> Exercise brief
Take the entries below and retype them word for word, excluding the images.
== Material to process
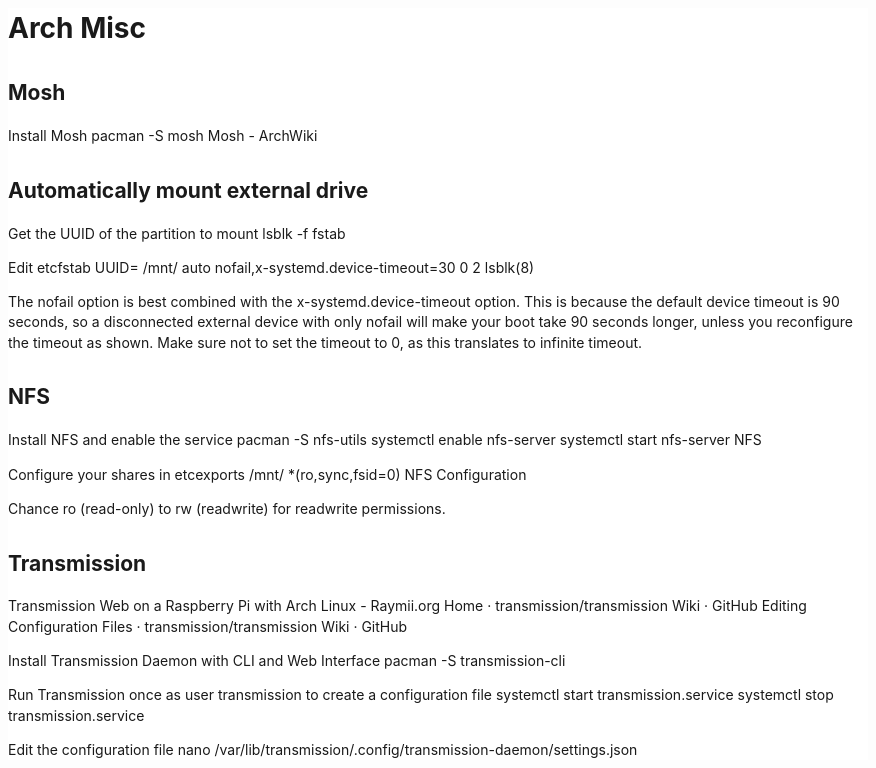# Arch Misc

## Mosh

Install Mosh
pacman -S mosh
Mosh - ArchWiki

## Automatically mount external drive

Get the UUID of the partition to mount
lsblk -f
fstab 

Edit etcfstab
UUID=<UUIDOFDRIVE> /mnt/<mountname> auto nofail,x-systemd.device-timeout=30 0 2
lsblk(8)

The nofail option is best combined with the x-systemd.device-timeout option. This is because the default device timeout is 90 seconds, so a disconnected external device with only nofail will make your boot take 90 seconds longer, unless you reconfigure the timeout as shown. Make sure not to set the timeout to 0, as this translates to infinite timeout.

## NFS

Install NFS and enable the service
pacman -S nfs-utils
systemctl enable nfs-server
systemctl start nfs-server
NFS

Configure your shares in etcexports
/mnt/<mountname> *(ro,sync,fsid=0)
NFS Configuration

Chance ro (read-only) to rw (readwrite) for readwrite permissions.

## Transmission

Transmission Web on a Raspberry Pi with Arch Linux - Raymii.org
Home · transmission/transmission Wiki · GitHub
Editing Configuration Files · transmission/transmission Wiki · GitHub

Install Transmission Daemon with CLI and Web Interface 
pacman -S transmission-cli

Run Transmission once as user transmission to create a configuration file
systemctl start transmission.service
systemctl stop transmission.service

Edit the configuration file
nano /var/lib/transmission/.config/transmission-daemon/settings.json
====
> Exercise solution
# Arch Misc

## Mosh

Install Mosh
pacman -S mosh
Mosh - ArchWiki

## Automatically mount external drive

Get the UUID of the partition to mount
lsblk -f
fstab 

Edit etcfstab
UUID=<UUIDOFDRIVE> /mnt/<mountname> auto nofail,x-systemd.device-timeout=30 0 2
lsblk(8)

The nofail option is best combined with the x-systemd.device-timeout option. This is because the default device timeout is 90 seconds, so a disconnected external device with only nofail will make your boot take 90 seconds longer, unless you reconfigure the timeout as shown. Make sure not to set the timeout to 0, as this translates to infinite timeout.

## NFS

Install NFS and enable the service
pacman -S nfs-utils
systemctl enable nfs-server
systemctl start nfs-server
NFS

Configure your shares in etcexports
/mnt/<mountname> *(ro,sync,fsid=0)
NFS Configuration

Chance ro (read-only) to rw (readwrite) for readwrite permissions.

## Transmission

Transmission Web on a Raspberry Pi with Arch Linux - Raymii.org
Home · transmission/transmission Wiki · GitHub
Editing Configuration Files · transmission/transmission Wiki · GitHub

Install Transmission Daemon with CLI and Web Interface 
pacman -S transmission-cli

Run Transmission once as user transmission to create a configuration file
systemctl start transmission.service
systemctl stop transmission.service

Edit the configuration file
nano /var/lib/transmission/.config/transmission-daemon/settings.json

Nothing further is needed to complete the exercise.